Goya Awards: bulls, religion, bison and the brand new folklore of Spanish cinema | Culture | EUROtoday

It is curious that when thanking the perfect movie award for On Sundays, function movie that this weekend gained probably the most related awards on the final Goya gala, one in every of its producers, Sandra Hermida, spoke of “the intimate as political.” It is curious as a result of Albert Serra had additionally used the idea of “intimacy” in his speech for the Goya for greatest documentary initially of the 40 years of the Spanish movie trade awards.

Serra achieved his first Goya for the distinctive Lonely afternoons and mentioned: “Today we talk about many political issues here and this film, in a modest way, deals with how the political and the ideological collide with intimacy…[Tardes de soledad] It talks about how a controversial topic that not everyone likes is experienced from intimacy.” Without saying the word, the director spoke of the rite of bullfighting. Without saying the word either, the creators of Sundays They referred to another type of national liturgy, that of the Catholic faith.

That exploration of intimacy in Lonely afternoons explains the point of view of the film but raises some doubts in the case of Alauda Ruiz de Azúa’s vision of a teenager who decides to become a cloistered nun. The nuance between the intimate (always secret and enigmatic) and the personal or private (closer to the domestic and familiar) in this case matters. Both films, winners of the Golden Shell in consecutive years at the San Sebastián festival, move around religious and ritual concepts, but while Serra manages to bring us closer through his meticulous observation to the antagonistic and brutal mystery of the bulls, that of the animal and that of the bullfighter, Sundays It is narratively confusing and problematic with the spiritual enigma that surrounds its protagonist. It is the main Achilles heel of the winner of some Goya (best film; direction; original screenplay; actress, Patricia López Arnaiz; and supporting cast, Nagore Aramburu) that replicated almost to the letter the pools that gave the winner to Sundays against its main rival, Sirât, by Oliver Laxe.

In a gala that served as a loudspeaker for different social and political causes, held on the same day that the United States was rushing into a new war in the Middle East, the film that best represents and confronts this unbridled present was left without any of the main awards. Sirât He obtained more goyas, six – best sound, editing, soundtrack, production direction, photography and art direction – but despite his extraordinary international career and his election to represent Spain in the next Oscars, the 3,000 members of the Academy left Laxe, director and co-writer, out of the list of winners. The contradiction is not new and, nevertheless, Sirât He had his recognition. Its winners used the words “journey” and “adventure” to clarify the expertise of this formidable movie, and its musician, Kangding Ray, intoned his dedication to all of the ravers of the world: “because we dance together and we resist together.”

The harvest of Spanish cinema of 2025, like the international one, deserves applause. Films that asked for more coverage have been left out, such as The good lyrics, by Celia Rico, the Pilgrimage, by Carla Simón, but there was a lot to choose from and it is difficult to refute the place occupied by a debut film as delicate as Deafwhich received three goyas: best supporting actor for Álvaro Cervantes, best new actress for Miriam Garlo, and best new director for Eva Libertad. The moving Maspalomas It took the award for its main actor, Jose Ramon Soroiz, as could not be expected. Its cast works like clockwork. So much Deaf as Maspalomas They bring us closer to invisible realities. Manuel Gómez Pereira and Joaquín Oristrell won the Goya for best adapted script for the funny The Dinner and they denounced another type of invisibility, that of comedy.
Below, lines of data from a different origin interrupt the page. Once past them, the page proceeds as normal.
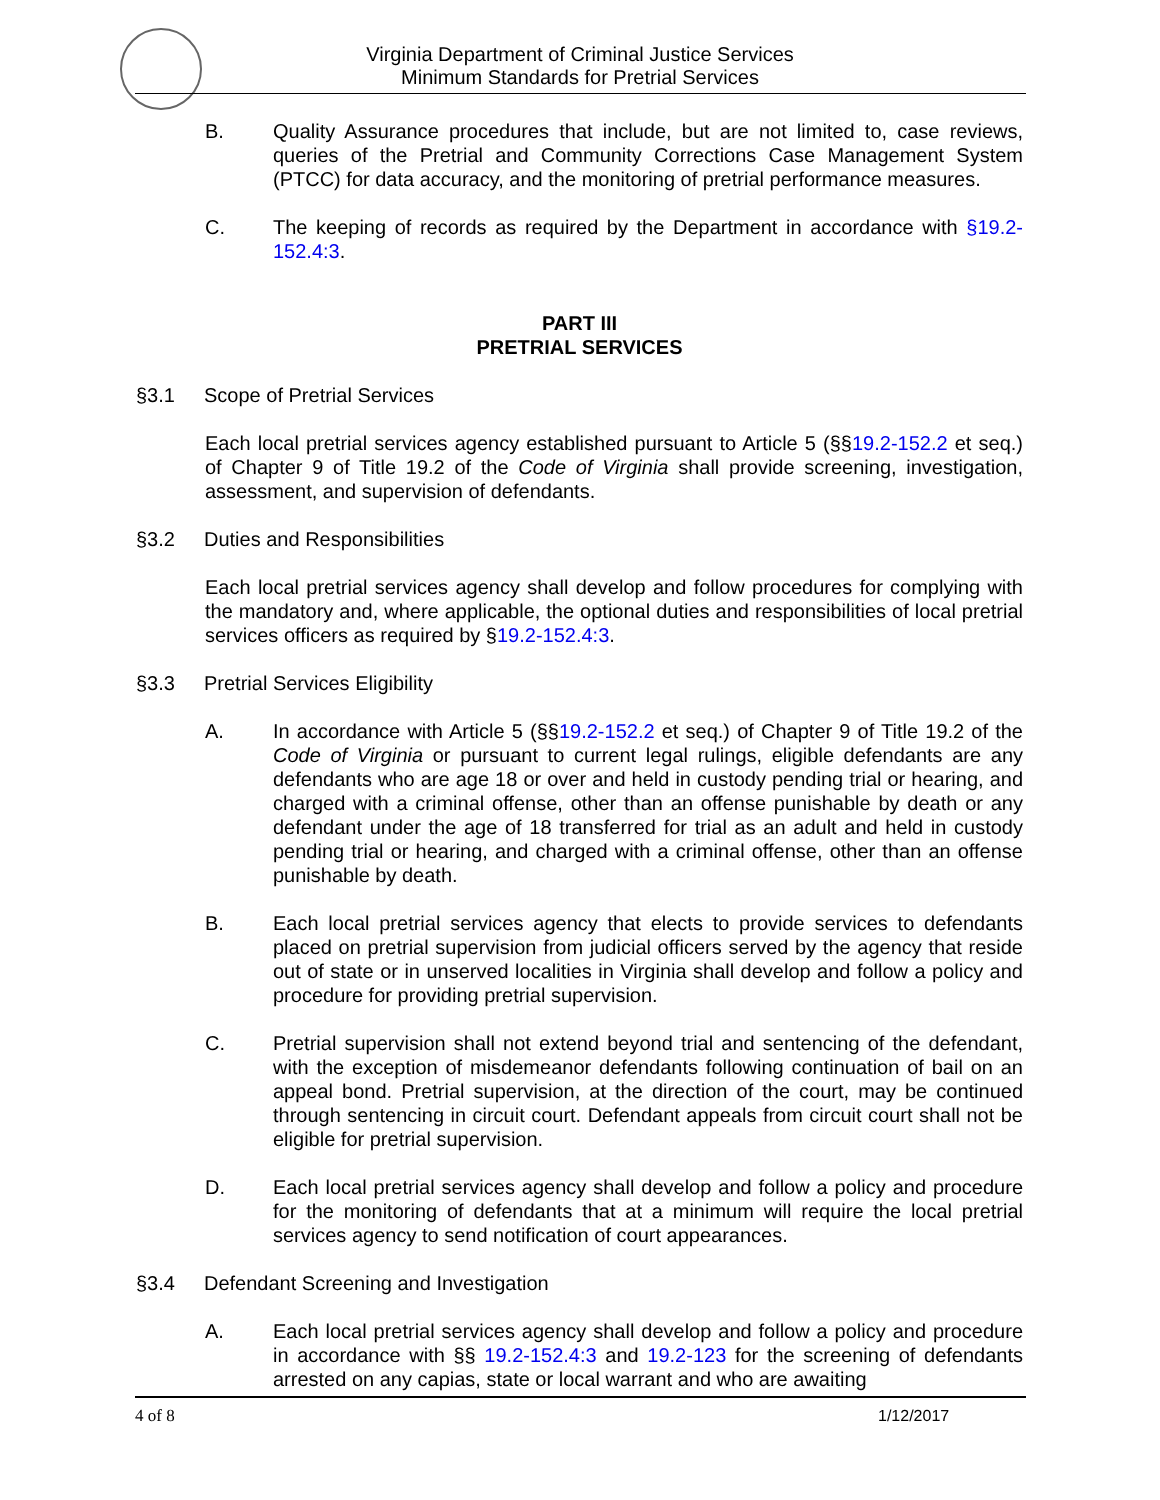Virginia Department of Criminal Justice Services
Minimum Standards for Pretrial Services
B. Quality Assurance procedures that include, but are not limited to, case reviews, queries of the Pretrial and Community Corrections Case Management System (PTCC) for data accuracy, and the monitoring of pretrial performance measures.
C. The keeping of records as required by the Department in accordance with §19.2-152.4:3.
PART III
PRETRIAL SERVICES
§3.1 Scope of Pretrial Services
Each local pretrial services agency established pursuant to Article 5 (§§19.2-152.2 et seq.) of Chapter 9 of Title 19.2 of the Code of Virginia shall provide screening, investigation, assessment, and supervision of defendants.
§3.2 Duties and Responsibilities
Each local pretrial services agency shall develop and follow procedures for complying with the mandatory and, where applicable, the optional duties and responsibilities of local pretrial services officers as required by §19.2-152.4:3.
§3.3 Pretrial Services Eligibility
A. In accordance with Article 5 (§§19.2-152.2 et seq.) of Chapter 9 of Title 19.2 of the Code of Virginia or pursuant to current legal rulings, eligible defendants are any defendants who are age 18 or over and held in custody pending trial or hearing, and charged with a criminal offense, other than an offense punishable by death or any defendant under the age of 18 transferred for trial as an adult and held in custody pending trial or hearing, and charged with a criminal offense, other than an offense punishable by death.
B. Each local pretrial services agency that elects to provide services to defendants placed on pretrial supervision from judicial officers served by the agency that reside out of state or in unserved localities in Virginia shall develop and follow a policy and procedure for providing pretrial supervision.
C. Pretrial supervision shall not extend beyond trial and sentencing of the defendant, with the exception of misdemeanor defendants following continuation of bail on an appeal bond. Pretrial supervision, at the direction of the court, may be continued through sentencing in circuit court. Defendant appeals from circuit court shall not be eligible for pretrial supervision.
D. Each local pretrial services agency shall develop and follow a policy and procedure for the monitoring of defendants that at a minimum will require the local pretrial services agency to send notification of court appearances.
§3.4 Defendant Screening and Investigation
A. Each local pretrial services agency shall develop and follow a policy and procedure in accordance with §§ 19.2-152.4:3 and 19.2-123 for the screening of defendants arrested on any capias, state or local warrant and who are awaiting
4 of 8 1/12/2017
Flowers for Antonio It was a candidate for best documentary but the academics, wisely, chose Serra and gave Alba Flores and Sílvia Pérez Cruz the award for best song. His speech shone with its own light. It was one of the most emotional moments of the gala. Through the wise hand of Pérez Cruz, Antonio Flores’ daughter has discovered her own voice and to achieve this she has faced mourning for the death of her father, her orphanhood and even the all-powerful figure of her grandmother, another icon of our culture reviewed from an intimate truth.

The Goya awarded works around Spanish identity pillars such as bulls, the church or even the Flores family, but the always questioned place of Spanish cinema itself in our culture remained up in the air. The president of the Academy, Fernando Méndez-Leite, said goodbye to his position, accepting with resignation that today there is more talk about “movies” than “movies.” And the honorary winner, Gonzalo Suárez, defended the validity of this art despite the attacks of the passage of time: “Cinema is the final refuge for daydreaming. And this takes me again to that first bison that the ancestors painted within the caves. I’m proud that cinema has survived the networks and the caves, though now the bison is me.”